Contei sim. A verdade é que o policial continua a ser policial mesmo quando está em casa, quando está de folga... Não tem como se desligar. E a responsabilidade é tão grande, o volume de trabalho é tão intenso, que cada dia vencido é um marco, uma conquista. As situações adversas surgem o tempo todo e o desgaste acaba sendo muito grande. Por isso eu fiz questão de contar cada um dos 1.120 dias no comando do 11º Batalhão.


E qual a sua avaliação sobre esses 1.120 dias?

Nós enfrentamos três grandes desafios durante o meu comando. Na verdade, as dificuldades começaram antes, no pós-tragédia, quando eu já trabalhava aqui como subcomandante e nós atuamos tanto no campo emergencial, socorrendo, como qualquer cidadão, e também lutando para que não ocorresse uma catástrofe maior, com invasão de comércio, saques, ou eventos dessa natureza. Nós trabalhamos para garantir a ordem, pois diante de eventos bem menores nós já vimos o surgimento de situações bastante adversas em outros lugares. Destruição de patrimônio, saques... Nosso desafio começou logo no início. Sob meu comando, no entanto, os principais desafios começaram com a greve dos policiais militares. Nós conseguimos, através de um diálogo franco com a tropa, conscientizar a respeito da necessidade do trabalho, sem abrir mão dos direitos de vez e voz, sempre destacando que a população não tinha nenhuma responsabilidade sobre tudo isso. Outro desafio foram as manifestações. Nesse episódio nós também aplicamos a metodologia do diálogo, através do trabalho de inteligência, agindo nas redes sociais para saber antes tudo que iria acontecer, atuando de forma preventiva e tentando identificar as lideranças para abrir frentes de diálogo. Eu fiz um acompanhamento pessoal de tudo isso e acho que o resultado foi fantástico. Não houve ocorrências.
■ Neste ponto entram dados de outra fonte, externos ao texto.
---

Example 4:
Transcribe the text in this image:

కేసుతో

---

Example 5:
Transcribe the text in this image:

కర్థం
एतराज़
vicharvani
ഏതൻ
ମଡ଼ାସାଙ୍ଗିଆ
Diálogo junto aos policiais e diálogo junto aos manifestantes também?

Exatamente. De um lado, com o objetivo principal de evitar que os policiais cometessem qualquer abuso de autoridade e de tranquilizá-los em relação aos fatos que estavam acontecendo. E de outro lado, o diálogo com os líderes, que muitas vezes nem aceitavam esse papel, mas, na realidade, apresentavam uma representatividade junto aos manifestantes. Essa também foi uma operação muito eficaz. O máximo que nós tivemos foram retenções no trânsito, sem registrar nenhum confronto.


Não houve hostilidades entre manifestantes e policiais?

Nenhuma. Nós tivemos o cuidado de mostrar aos policiais os direitos constitucionais dos manifestantes, e também a responsabilidade com relação ao direito de ir e vir daqueles que não queriam se manifestar. Também conversamos sobre as responsabilidades penais em casos de depredação de patrimônio público ou particular, então esse foi um grande desafio que conseguimos superar.


A colaboração comunitária, através do disque-denúncia, também se tornou muito mais popular durante a sua administração...

Sim, eu massifiquei exatamente isso. A polícia não trabalha sem a comunidade. Se a comunidade não me falar o que está acontecendo na região, eu não terei como fazer um planejamento adequado. Existe hoje a consciência de que a polícia é uma colaboradora e não uma inimiga.


E qual foi o terceiro desafio enfrentado?

O terceiro desafio foi a semana missionária que antecedeu a Jornada Mundial da Juventude, porque eram dois mil jovens estrangeiros na cidade e alguns nem tinham condições de se comunicar em nosso idioma. Novamente, o diálogo foi a palavra fundamental diretamente com a diocese, fazendo um planejamento que envolvia toda a programação. Uma operação extremamente complexa, porque eram dois mil jovens andando por todos os cantos da cidade simultaneamente. E esse foi mais um desafio superado, porque não tivemos nenhum tipo de ocorrência, e recebemos até muitos elogios por parte dos próprios jovens, que já tinham vivido experiências não tão tranquilas em países mais bem aquinhoados que o nosso.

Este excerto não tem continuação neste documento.